** BEGIN Document excerpt **
Wednesday, May 20, 2015

Day 9 Derry in the Mists

Day 9 dawned misty and a bit drear.... but I was actually loving it... it wasnt too cool and it seemed like a more typical Irish morn. An Irish mist has an appeal of its own.We had an early morning out to the bus where we met our Derry guide...... I can not imagine a more wonderful young man.. certainly one who held his own very nonpartisan side in the trouble-some conflict that had ravaged Derry's history... a brilliant young man named Roland... a true Irishman through and through.. His Gaelic and broguish accent strong and sure... yet his own background was more than Irish alone.... His father, Irish, his mother, Chinese, and he, an avid student and teacher, and father of young children for whom his deepest desire is a free and peaceful future home in NI.

His story of Derry began here with the renderings of past peoples and events

For Derry wants their story told and not forgotten.. yet the under girdings echo resounding peace and healing...Murals in Northern Ireland have become symbols of Northern Ireland, depicting the region's past and present political and religious divisions.

Belfast and Derry contain arguably the most famous political murals in Europe. It´s believed that almost 2,000 murals have been documented since the 1970s. In 2014, the book, The Belfast Mural Guide estimated that, in Belfast, there were on display. approximately 300 quality murals, with many more in varying degrees of age and decay. Murals commemorate, communicate and show display aspects of culture and history. The themes of murals often reflect what is important to a particular community. A mural therefore exists to express an idea or message and could generally be seen as reflecting values held dear to that community.

In Irish republican areas the themes of murals can range from the 1981 hunger strikes, with particular emphasis on strike leader Bobby sands; murals of international solidarity with revolutionary groups are equally common, as are those which highlight a particular issue, for example the Ballymurphy Massacre. or theMcGurks bar bombing. In working class Unionist communities, murals are used to promote ulster loyalist paramilitary groups.

We saw murals in both cities... I came to Ni not fully understanding the problem and truthfully I still dont fully understand.... but I do know now it is NOT a religious problem.... It boils down to Northern Ireland is ruled by Great Britain because the loyalists out weighed with in power, numbers, or influence... They a re the Unionists.. and are typically anglican.. while the smaller party in NI is made up of the rebel group, like the majority in the Republic of Ireland who were successful in breaking free from Britain a century ago. This party in NI is known as the Republican party are not sympathetic with Britain,, and are typically Catholic like the republic of Ireland is mainly catholic; and they still strive through peaceful political means to regain strength... This is a very poor representation of the history , but is my very poor explanation.... All I know is that the country of NI was very gracious to us, Americans, they were decidedly pleased that we were feeling good about visiting their beautiful country and we felt wonderful being there... 

Our guide told of exciting events that occurred in this walled part of the city over the decades

we passed through several gates , each of which had a particular significance to the city..
** END Document excerpt **
** BEGIN Data excerpts **
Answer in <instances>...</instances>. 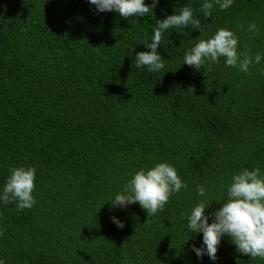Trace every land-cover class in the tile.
Masks as SVG:
<instances>
[{"label":"trees","instance_id":"obj_1","mask_svg":"<svg viewBox=\"0 0 264 264\" xmlns=\"http://www.w3.org/2000/svg\"><path fill=\"white\" fill-rule=\"evenodd\" d=\"M204 2L159 0L126 20L89 0H0V192L10 168L36 169L32 208L0 200L4 264H264L228 236L215 261L192 250L203 234L187 226L191 209L202 200L211 203L206 214L221 207L244 168L264 173V0L217 5L210 17ZM185 6L201 29L165 30L157 49L165 67L137 68L156 21ZM220 28L260 63L248 73L223 58L199 70L183 64ZM159 162L187 184L162 211L148 217L139 203H110L136 171Z\"/></svg>","mask_w":264,"mask_h":264},{"label":"clouds","instance_id":"obj_2","mask_svg":"<svg viewBox=\"0 0 264 264\" xmlns=\"http://www.w3.org/2000/svg\"><path fill=\"white\" fill-rule=\"evenodd\" d=\"M99 12L115 11L120 17H142L153 11L159 0H152L151 5L145 0H89ZM233 0H205L201 5L206 17L211 16L214 6L220 10H226ZM157 27L151 42L145 41L144 45L151 51H141L135 55L137 68L147 66L148 71L158 72L165 65L157 49L160 47L162 34L170 27H187L201 29V22L193 18V10L190 7L181 8L179 14L167 15L163 20H157ZM243 29V25L240 26ZM249 33L256 34L257 27L253 22L248 26ZM238 38L230 30L220 28L208 39H199L184 55V63L199 70L205 64L219 63L224 59L226 67H237L239 71L248 73L249 67L260 63L262 56L257 54L254 58L247 52H238ZM3 191L0 192V200L5 204L16 203L19 211L30 209L36 203L33 191L35 189L36 169L34 167H12L9 169ZM181 188H187L177 174L174 166L167 162L156 163L149 169L141 168L136 171L124 186L123 192L115 195L110 202L113 206L125 208L133 203L146 210L148 217L162 211L174 193H179ZM197 194L204 196L206 191L197 186ZM222 206L210 214H206V208L211 203L200 201L187 215L188 228L194 234H203V244L197 248L194 244L192 250L197 257L202 258L207 254L211 260L217 259L218 245L223 236H228L236 246V251L249 255L251 258L264 260V173L259 167L254 170L242 169L234 174L227 188V198ZM209 215L214 217L209 223ZM113 223L119 228L124 224L112 217ZM148 221V220H147ZM147 221L145 223H147ZM3 235V233H0ZM0 264H4L0 260Z\"/></svg>","mask_w":264,"mask_h":264}]
</instances>
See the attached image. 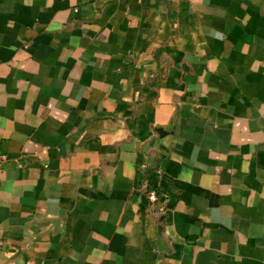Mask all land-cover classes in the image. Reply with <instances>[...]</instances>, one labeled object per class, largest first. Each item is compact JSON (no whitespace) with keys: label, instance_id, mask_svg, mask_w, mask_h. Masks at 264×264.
<instances>
[{"label":"crops","instance_id":"crops-1","mask_svg":"<svg viewBox=\"0 0 264 264\" xmlns=\"http://www.w3.org/2000/svg\"><path fill=\"white\" fill-rule=\"evenodd\" d=\"M3 154L0 264H264V0H0Z\"/></svg>","mask_w":264,"mask_h":264},{"label":"built area","instance_id":"built-area-1","mask_svg":"<svg viewBox=\"0 0 264 264\" xmlns=\"http://www.w3.org/2000/svg\"><path fill=\"white\" fill-rule=\"evenodd\" d=\"M7 160V156L5 154H3L1 156V159H0V166L2 165V163ZM147 198L149 199V201L151 203H161V199L159 197V193L158 191L151 187L150 189L147 190ZM1 243V242H0Z\"/></svg>","mask_w":264,"mask_h":264}]
</instances>
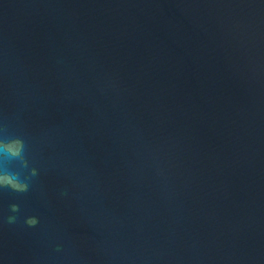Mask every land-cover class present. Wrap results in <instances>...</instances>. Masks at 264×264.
Wrapping results in <instances>:
<instances>
[{"label": "water", "instance_id": "water-1", "mask_svg": "<svg viewBox=\"0 0 264 264\" xmlns=\"http://www.w3.org/2000/svg\"><path fill=\"white\" fill-rule=\"evenodd\" d=\"M11 137L0 264H264V0H0Z\"/></svg>", "mask_w": 264, "mask_h": 264}, {"label": "clouds", "instance_id": "clouds-1", "mask_svg": "<svg viewBox=\"0 0 264 264\" xmlns=\"http://www.w3.org/2000/svg\"><path fill=\"white\" fill-rule=\"evenodd\" d=\"M26 143L21 137H11V138H0V159L6 161L17 160L20 161L24 168H28V161L26 159ZM37 170L32 168L30 170V175L25 178H21L19 172L10 171L6 168L0 169V189H11L12 191L24 193L29 189L28 181L37 176ZM10 210L13 213H18L20 207L18 204H12ZM17 221L16 216L7 217V223L14 224ZM25 223L29 227H34L38 223L36 217H29L26 219Z\"/></svg>", "mask_w": 264, "mask_h": 264}]
</instances>
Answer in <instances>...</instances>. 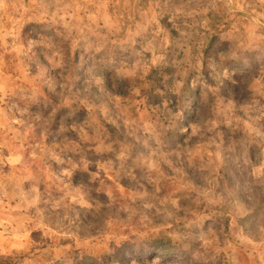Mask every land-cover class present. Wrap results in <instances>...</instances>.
Segmentation results:
<instances>
[{
  "label": "rangeland",
  "instance_id": "1",
  "mask_svg": "<svg viewBox=\"0 0 264 264\" xmlns=\"http://www.w3.org/2000/svg\"><path fill=\"white\" fill-rule=\"evenodd\" d=\"M0 264H264V0H0Z\"/></svg>",
  "mask_w": 264,
  "mask_h": 264
}]
</instances>
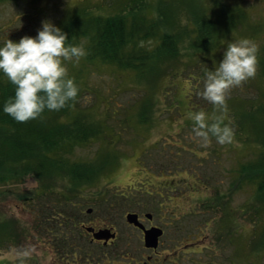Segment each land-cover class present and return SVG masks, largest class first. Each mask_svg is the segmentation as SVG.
<instances>
[{
	"label": "rangeland",
	"instance_id": "obj_1",
	"mask_svg": "<svg viewBox=\"0 0 264 264\" xmlns=\"http://www.w3.org/2000/svg\"><path fill=\"white\" fill-rule=\"evenodd\" d=\"M155 2L158 3L159 0H150L148 7L150 14L155 10ZM200 2L205 3L207 0ZM223 2L226 5L240 3L246 6L248 10L250 9L251 23L257 24L264 31V0ZM213 3L209 2V7H212ZM132 4H135L133 0H0V43L8 37L18 40L22 35L36 34L41 27V21L45 18L57 23L66 12L88 9L91 13L111 14ZM176 13L182 24L188 19V13L184 10ZM246 33H249L248 27L241 24L239 28L232 29L227 34L229 38L222 39V47L219 49L206 52L205 56L198 57L197 60L189 61L188 56L183 55V61L177 68L178 73H174V67L167 69L160 66L158 71L162 72L160 75L141 74L121 69L114 63L100 59L86 60L85 54L78 58L74 57L73 64L67 66L80 81L78 98L80 104L86 105L87 111L93 110L95 117H103L115 131L113 139L101 138L76 149L79 159L92 160L101 148H105L109 156L107 168L102 171L97 182L102 186L97 191L101 198L93 197L97 200V206L105 205L101 203L107 201H123L124 199L117 197V194L128 184L136 188L143 185H169L172 194L178 196V199L185 200L184 210L189 211L186 215H189L192 222L204 223L206 219H214L207 221L210 225L206 226V232L209 234L201 241L205 247L202 244L192 247H199L203 251H190L183 257L190 259L183 261L185 264L200 263L208 258V254L215 258L217 264H232L234 262L232 252L235 246H238L234 242L235 235L245 238L242 241L246 243V248H251L253 241V258L256 260L254 264H264V246L261 243L264 236L261 235L264 232V211L259 212L264 209V201L254 205L252 183L244 181L242 186L233 188L225 199L231 202L232 207V218L227 224L217 221L216 217L221 212H215V209L209 208L207 204V199L211 200L210 203L213 205L217 203L214 197L217 198L218 191L224 193L230 189L234 180L231 169L238 168L240 162L253 159L258 154L256 143L242 139L245 138L247 124L238 123V119L230 113L235 110L241 114L244 111L242 107L247 108L245 101L254 103L260 93L264 92V83H261L257 74L258 63L257 73L255 71L253 76L231 87L226 94V111L223 115L224 122L229 123L233 129L232 141L221 144L211 132L207 138L197 136L193 128L195 121L189 116L190 112L203 110L208 114V122L211 123L215 116L220 114V107L201 94L205 71L218 65L223 49L229 41L240 39L238 36L245 37ZM261 36L260 41H255L258 45L264 41V32ZM186 61L189 62L187 65ZM190 69L199 76L196 88L193 87L194 78L188 76ZM240 103L241 107H238ZM142 113L147 116L144 121L141 120ZM241 118L243 116L239 119ZM28 177L33 176H27L15 184L0 186V189L7 187L13 189V192L7 191V197L0 201V219L11 218L16 223L12 231L15 233L14 239L6 235L4 228L0 231V260L3 259L0 261L1 264H20L21 260L26 264V260L18 255L23 251L22 232L25 223L28 220L33 221V216L40 214L44 201L60 199L55 193L47 198L43 195H34L30 201L17 197L32 193L38 186L37 181ZM86 188H88L86 191H92L96 186ZM141 189L135 192L141 195ZM192 189L196 191L193 192ZM147 196L141 195L142 199H148ZM73 197V200L83 199L79 195ZM115 204L108 212V216H115L118 219L124 207ZM239 208L243 211L238 210ZM247 210L248 213H242ZM100 213L99 208L90 215ZM237 216L239 223L235 219ZM254 218H259L257 228L254 225ZM237 248L240 249V245ZM46 254L45 264H48L53 254L50 252Z\"/></svg>",
	"mask_w": 264,
	"mask_h": 264
},
{
	"label": "trees",
	"instance_id": "obj_2",
	"mask_svg": "<svg viewBox=\"0 0 264 264\" xmlns=\"http://www.w3.org/2000/svg\"><path fill=\"white\" fill-rule=\"evenodd\" d=\"M133 1L135 4L111 14L91 13L88 9L66 12L56 24L68 33L70 43L82 45L86 60L100 59L114 63L121 69L157 75L162 73H158L160 66L167 69L174 67V73H178L183 55L188 56L189 61L197 60L206 52L219 49L222 39L229 38L227 34L241 24L249 30L245 37L256 42L262 39L261 33L264 32L260 26L251 23L250 9L240 3L226 5L223 0H207L205 3L200 0H159L154 3L155 10L150 14V0ZM209 2L213 3L211 8ZM181 10L188 13V19L183 24L176 13ZM258 46L259 68L256 73L264 83V41ZM73 58L64 63L71 66ZM188 63L186 61V65ZM188 71H191L188 76L194 78L193 87L196 88L199 76L191 69ZM68 75L75 77L76 83L81 86L69 69ZM14 88L7 75L0 72V186L15 184L27 176H33L38 181L34 191L17 195L27 201L32 200L34 195L47 198L52 193L58 194L62 200H70L84 193L97 194L102 187L97 184L98 178L107 168L109 156L105 148H101L94 159H79L76 149L101 138L113 139L115 131L111 124L105 122L103 117H95L93 110L87 111L86 105L80 104L79 90L64 107L53 110L45 108L35 118L18 121L2 111L5 99L14 94ZM258 97L254 103L245 101L247 108L243 106L241 114L235 110L230 112L238 123L247 124L245 138L242 139L256 143L258 154L253 159L240 162L238 168L231 169L234 180L228 191L217 192V198L214 197L217 202L215 211L224 207L223 202L231 190L242 186L244 181L252 183L254 187V205L264 201V92ZM238 107H241V103ZM241 116L242 122L239 119ZM146 119L147 116L142 113L141 120ZM94 185L95 190L86 191L87 186ZM7 191L10 193L13 189H0V201L7 197ZM242 213H248V210ZM258 219H253L256 228ZM15 225L14 219H0V231H13ZM256 233L257 230L254 231ZM242 239L245 238L235 235L234 242L238 246L232 252L235 257L232 264H254L253 241L251 259L247 260V246ZM261 243L264 246V236ZM239 245L240 249L237 248Z\"/></svg>",
	"mask_w": 264,
	"mask_h": 264
},
{
	"label": "flooded vegetation",
	"instance_id": "obj_3",
	"mask_svg": "<svg viewBox=\"0 0 264 264\" xmlns=\"http://www.w3.org/2000/svg\"><path fill=\"white\" fill-rule=\"evenodd\" d=\"M124 188L117 194L123 201L102 202L105 205L101 206L93 199L101 198L95 192L84 193L82 200L44 201L40 214L24 225L22 246L29 254L22 257L26 264H45L47 252L53 254L48 264H185L190 259L183 257L190 251H203L192 247L200 244L205 247L201 241L209 234L206 226L210 223L207 221H213V218L204 223L192 222L186 215L189 211L184 210L185 200L172 194L169 185L139 186L148 199H142V194L135 192L139 188L134 185L128 184ZM210 201L208 207L214 209L215 203ZM115 203L124 207L118 219L108 216ZM223 203L224 207L216 210L221 212L216 220L227 224L232 218V207L230 201ZM99 208L100 214L90 215ZM131 212L136 214L135 222L128 220L127 215ZM235 219L239 223V216ZM147 230L161 231L155 244L147 243ZM6 235L14 239L15 233L10 231ZM246 258L251 259L250 248L246 250ZM196 264L217 262L208 254L207 259Z\"/></svg>",
	"mask_w": 264,
	"mask_h": 264
},
{
	"label": "clouds",
	"instance_id": "obj_4",
	"mask_svg": "<svg viewBox=\"0 0 264 264\" xmlns=\"http://www.w3.org/2000/svg\"><path fill=\"white\" fill-rule=\"evenodd\" d=\"M258 47L249 37L229 41L218 65L205 71L201 94L221 111L211 123L203 110L189 113L195 121L193 128L197 136L207 138L211 132L221 144L232 141L233 129L224 122L223 115L226 94L231 87L255 74ZM84 54L83 47L70 43L68 33L49 18L41 21L34 35L25 34L18 40L8 37L0 43V72L7 75L15 88L14 94L5 99L2 111L24 121L39 116L45 108L64 107L79 90L64 61ZM28 254L26 249L18 253Z\"/></svg>",
	"mask_w": 264,
	"mask_h": 264
},
{
	"label": "water",
	"instance_id": "obj_5",
	"mask_svg": "<svg viewBox=\"0 0 264 264\" xmlns=\"http://www.w3.org/2000/svg\"><path fill=\"white\" fill-rule=\"evenodd\" d=\"M135 213H128L127 217H128V220L129 221H132V222H135ZM161 231H151V230H147L146 232V241L148 244H155V240H156V237L160 234Z\"/></svg>",
	"mask_w": 264,
	"mask_h": 264
}]
</instances>
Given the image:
** END Data excerpts **
# [Directive]
Extend the travel blog post about the misty day in Derry, carrying it on from its final sentence.

# [Answer to this exercise]
There was remaining evidence of a war torn city

YOU can see our morning suited the tone of the day

Looking out over the battlements of the walls at a sleepy Derry.

This beautiful Anglican church

all recall of times so much more ancient that what we experience her in our babe of a nation, the US.

As we came down off of the walled part of Derry we entered a lovely shopping district.

I like how these two obviously differing birds ( of a color, anyway,) perch happy as larks side by side.... that is how I see the folks of NI!

This last gate brought us out at Quayside... and very near our hotel!

There opposite you see the Peace Bridge

later the day cleared up and we were back to the gate side to the Guild hall that we heard such great things about...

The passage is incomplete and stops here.